▶ _Task statement_
In how many lines of the data below does the word "tail" appear? Reply with the number and nothing more.

▶ _Records to process_

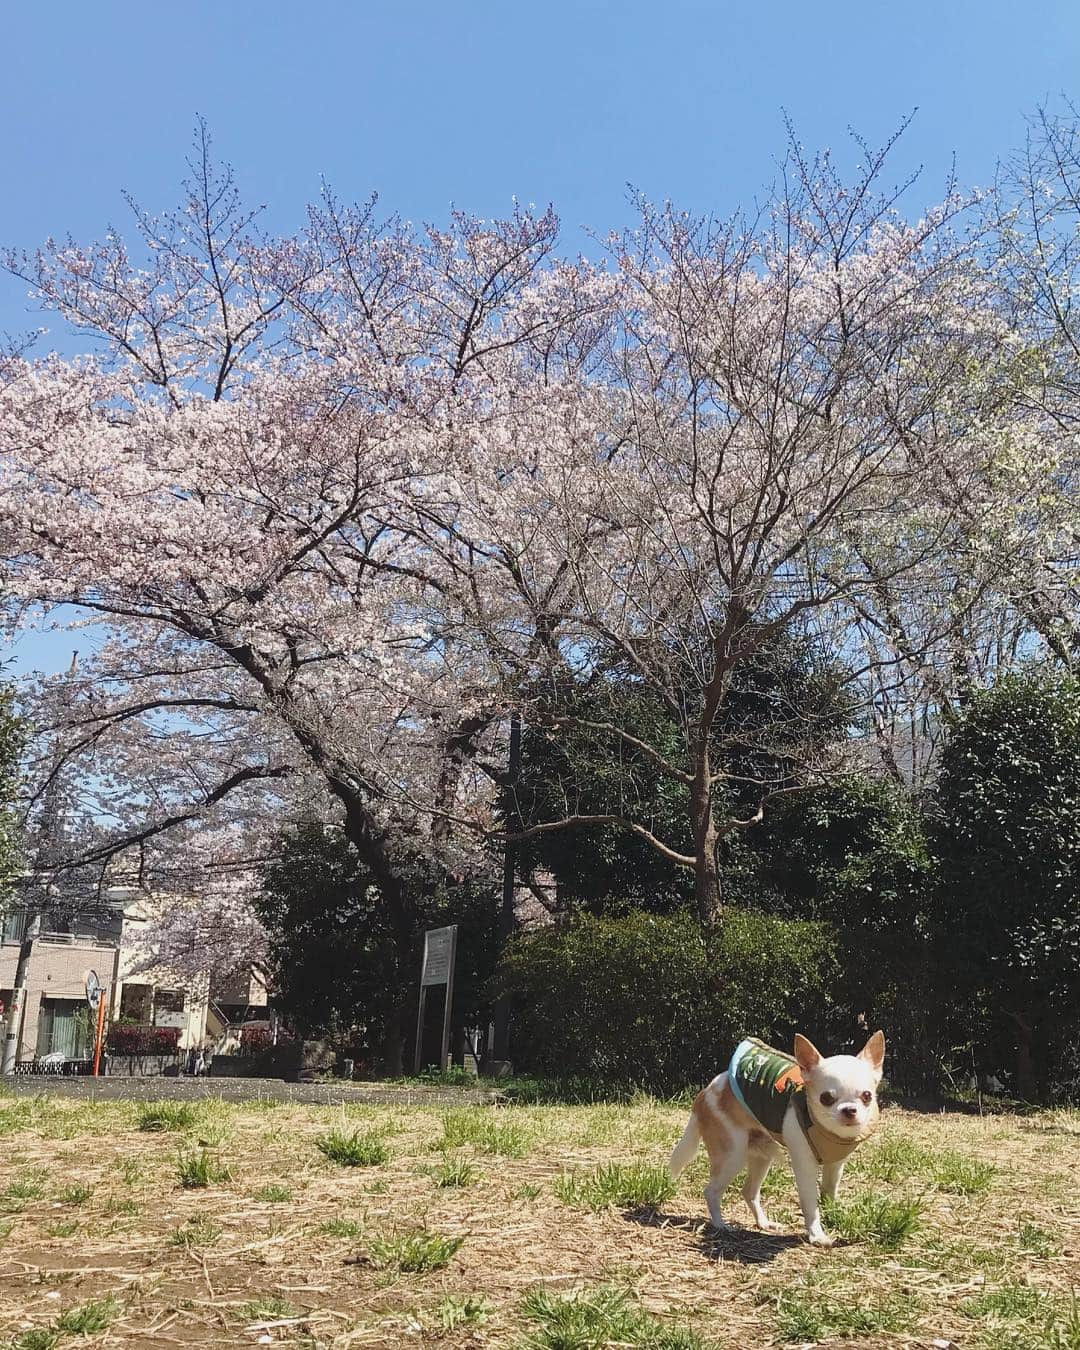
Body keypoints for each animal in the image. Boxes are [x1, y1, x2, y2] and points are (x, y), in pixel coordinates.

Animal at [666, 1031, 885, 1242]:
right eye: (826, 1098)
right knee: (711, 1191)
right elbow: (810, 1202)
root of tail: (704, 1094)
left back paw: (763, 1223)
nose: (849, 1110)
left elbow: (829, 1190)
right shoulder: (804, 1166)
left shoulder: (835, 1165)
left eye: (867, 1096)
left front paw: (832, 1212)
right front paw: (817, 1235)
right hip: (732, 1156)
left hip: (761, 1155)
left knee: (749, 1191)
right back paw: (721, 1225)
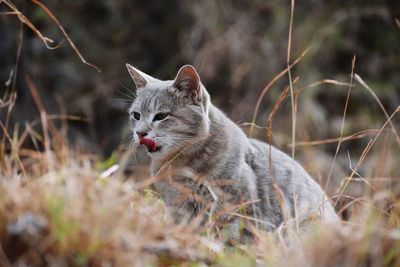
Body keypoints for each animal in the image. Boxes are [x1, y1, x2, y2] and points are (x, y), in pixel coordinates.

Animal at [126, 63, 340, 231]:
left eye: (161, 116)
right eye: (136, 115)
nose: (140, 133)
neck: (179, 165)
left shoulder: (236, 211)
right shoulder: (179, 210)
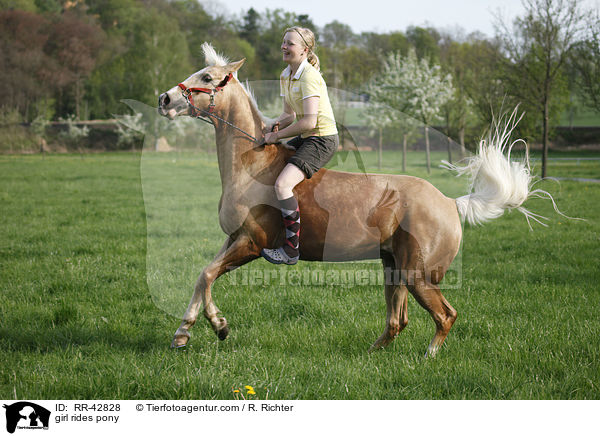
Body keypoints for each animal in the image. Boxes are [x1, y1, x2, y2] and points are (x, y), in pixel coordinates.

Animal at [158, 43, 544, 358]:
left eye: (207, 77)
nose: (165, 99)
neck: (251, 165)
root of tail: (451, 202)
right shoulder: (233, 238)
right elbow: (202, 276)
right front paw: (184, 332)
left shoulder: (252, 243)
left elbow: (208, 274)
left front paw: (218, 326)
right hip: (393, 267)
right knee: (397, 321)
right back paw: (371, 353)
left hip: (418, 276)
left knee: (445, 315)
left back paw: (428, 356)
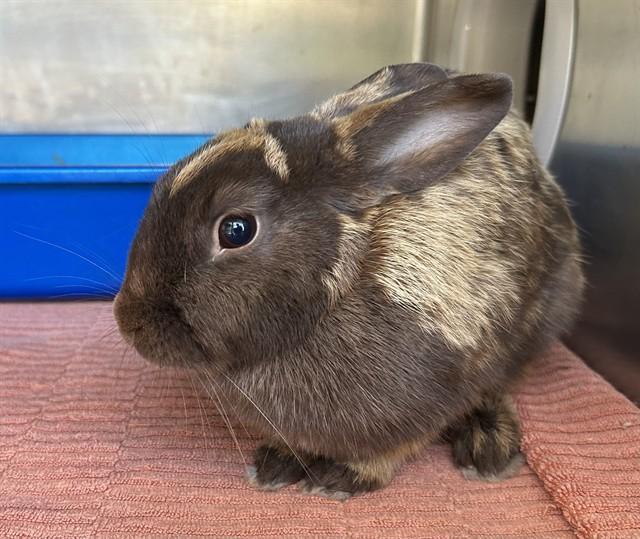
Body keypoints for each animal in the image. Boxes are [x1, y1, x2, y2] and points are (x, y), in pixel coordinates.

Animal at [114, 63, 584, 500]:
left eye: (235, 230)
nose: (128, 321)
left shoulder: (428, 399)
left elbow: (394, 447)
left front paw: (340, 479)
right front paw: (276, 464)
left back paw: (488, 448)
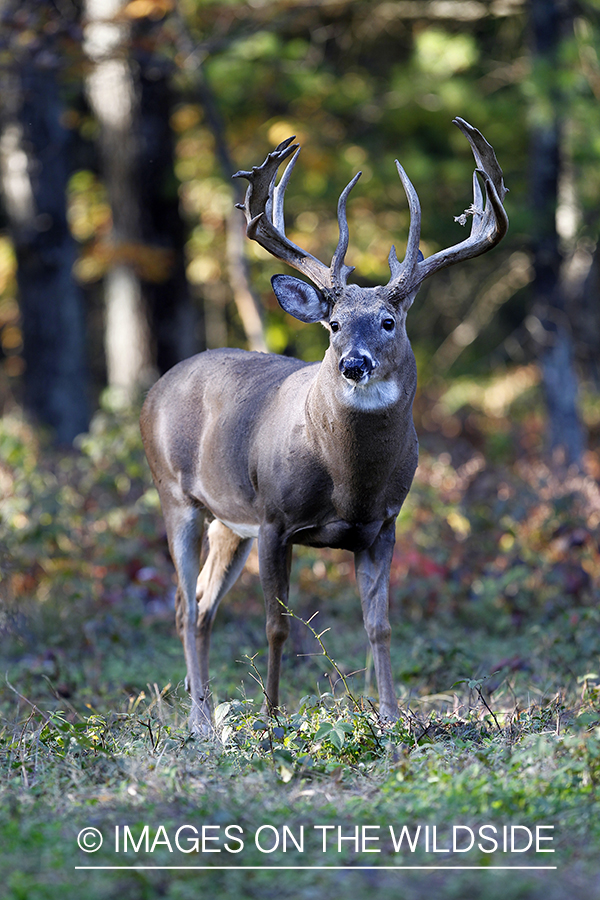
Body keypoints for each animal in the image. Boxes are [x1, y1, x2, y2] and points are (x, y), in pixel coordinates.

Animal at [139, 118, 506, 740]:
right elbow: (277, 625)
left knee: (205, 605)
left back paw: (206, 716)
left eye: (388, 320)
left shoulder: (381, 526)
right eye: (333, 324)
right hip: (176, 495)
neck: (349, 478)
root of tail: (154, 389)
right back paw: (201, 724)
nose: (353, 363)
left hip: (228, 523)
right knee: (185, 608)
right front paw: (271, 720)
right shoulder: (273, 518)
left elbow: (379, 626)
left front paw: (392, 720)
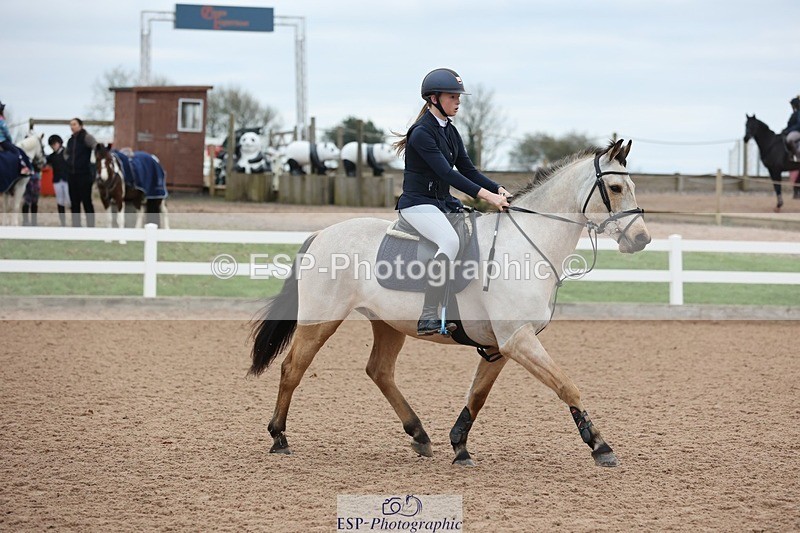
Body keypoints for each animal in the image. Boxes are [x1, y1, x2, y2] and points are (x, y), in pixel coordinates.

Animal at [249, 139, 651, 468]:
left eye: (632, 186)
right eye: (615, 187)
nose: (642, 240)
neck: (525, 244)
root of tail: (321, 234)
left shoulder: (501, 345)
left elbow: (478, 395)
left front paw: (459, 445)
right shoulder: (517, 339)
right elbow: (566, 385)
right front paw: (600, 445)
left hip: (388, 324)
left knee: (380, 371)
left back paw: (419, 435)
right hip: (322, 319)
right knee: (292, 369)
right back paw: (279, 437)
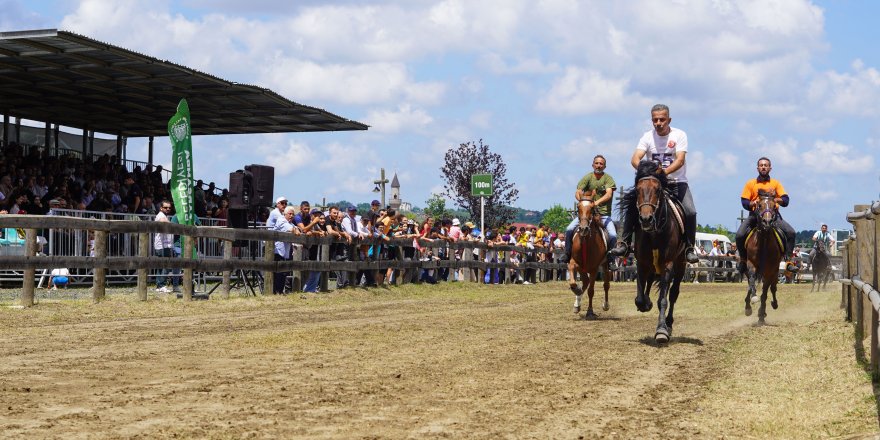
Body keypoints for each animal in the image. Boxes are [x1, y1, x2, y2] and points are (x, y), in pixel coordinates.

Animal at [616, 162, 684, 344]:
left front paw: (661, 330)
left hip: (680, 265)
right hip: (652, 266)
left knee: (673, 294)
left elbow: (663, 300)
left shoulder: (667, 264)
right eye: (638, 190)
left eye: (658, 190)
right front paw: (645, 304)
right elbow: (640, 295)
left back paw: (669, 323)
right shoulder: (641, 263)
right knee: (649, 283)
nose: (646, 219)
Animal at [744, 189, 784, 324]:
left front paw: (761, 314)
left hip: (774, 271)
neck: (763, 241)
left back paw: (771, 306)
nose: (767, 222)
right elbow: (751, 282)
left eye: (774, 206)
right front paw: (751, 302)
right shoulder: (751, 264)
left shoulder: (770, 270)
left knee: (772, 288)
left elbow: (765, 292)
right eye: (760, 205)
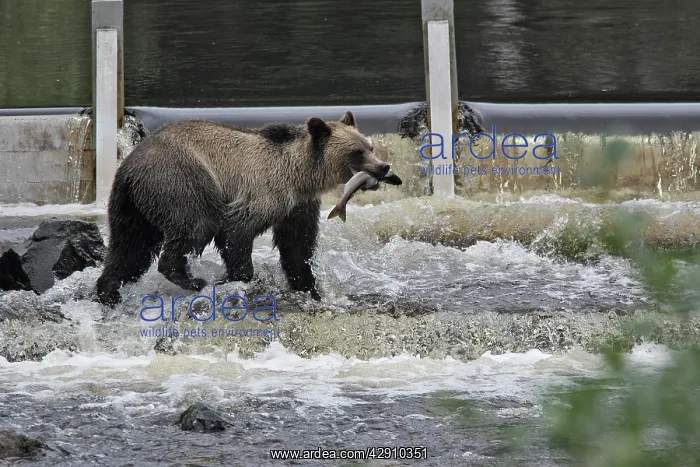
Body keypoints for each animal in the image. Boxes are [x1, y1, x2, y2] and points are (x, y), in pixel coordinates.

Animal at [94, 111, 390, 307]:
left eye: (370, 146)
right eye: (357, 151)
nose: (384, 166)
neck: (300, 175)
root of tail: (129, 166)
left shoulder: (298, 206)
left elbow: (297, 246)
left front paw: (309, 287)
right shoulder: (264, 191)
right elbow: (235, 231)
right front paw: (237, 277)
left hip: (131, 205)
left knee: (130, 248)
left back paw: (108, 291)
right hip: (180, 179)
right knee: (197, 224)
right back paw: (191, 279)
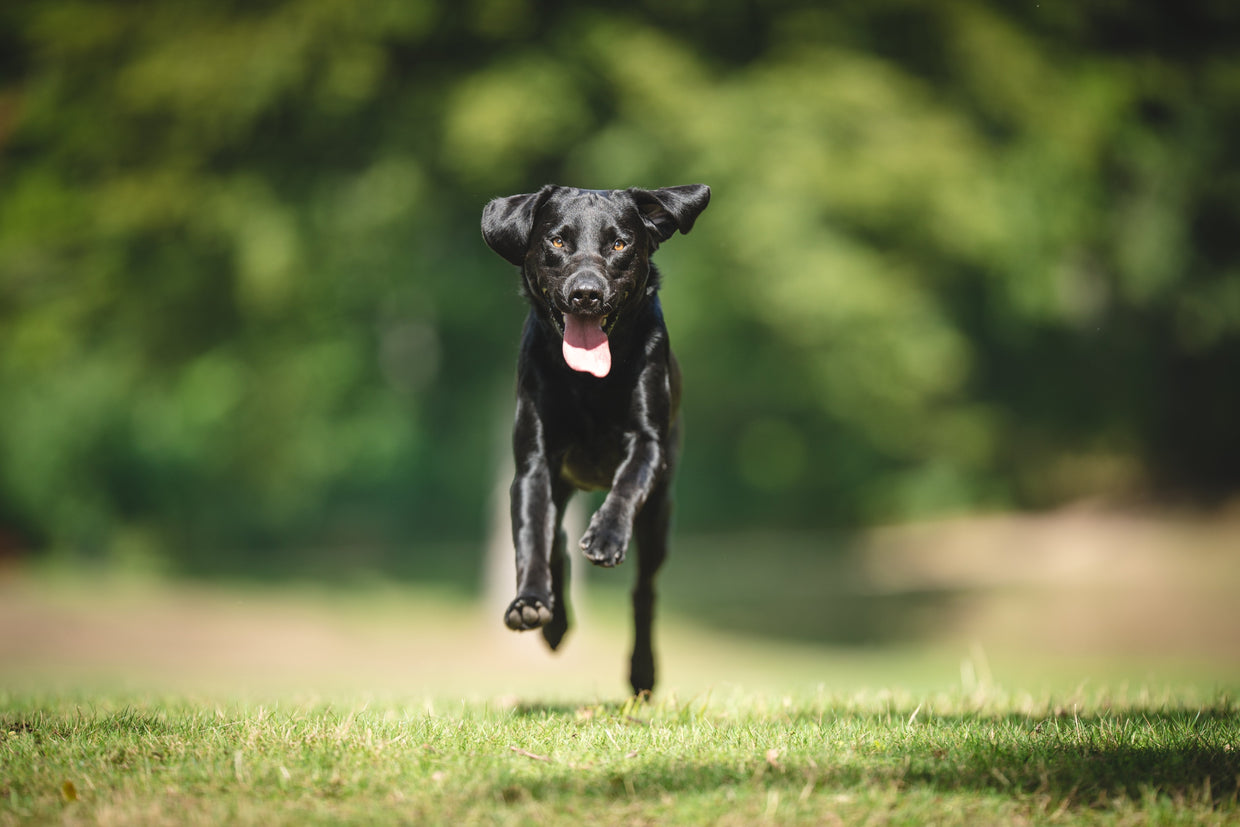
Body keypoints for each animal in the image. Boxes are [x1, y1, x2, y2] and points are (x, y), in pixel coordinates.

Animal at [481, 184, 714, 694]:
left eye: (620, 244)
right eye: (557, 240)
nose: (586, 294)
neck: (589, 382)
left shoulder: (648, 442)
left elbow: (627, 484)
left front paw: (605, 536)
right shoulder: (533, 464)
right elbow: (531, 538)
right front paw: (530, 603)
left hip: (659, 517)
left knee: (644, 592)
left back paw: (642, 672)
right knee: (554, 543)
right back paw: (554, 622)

▶ _Result_
5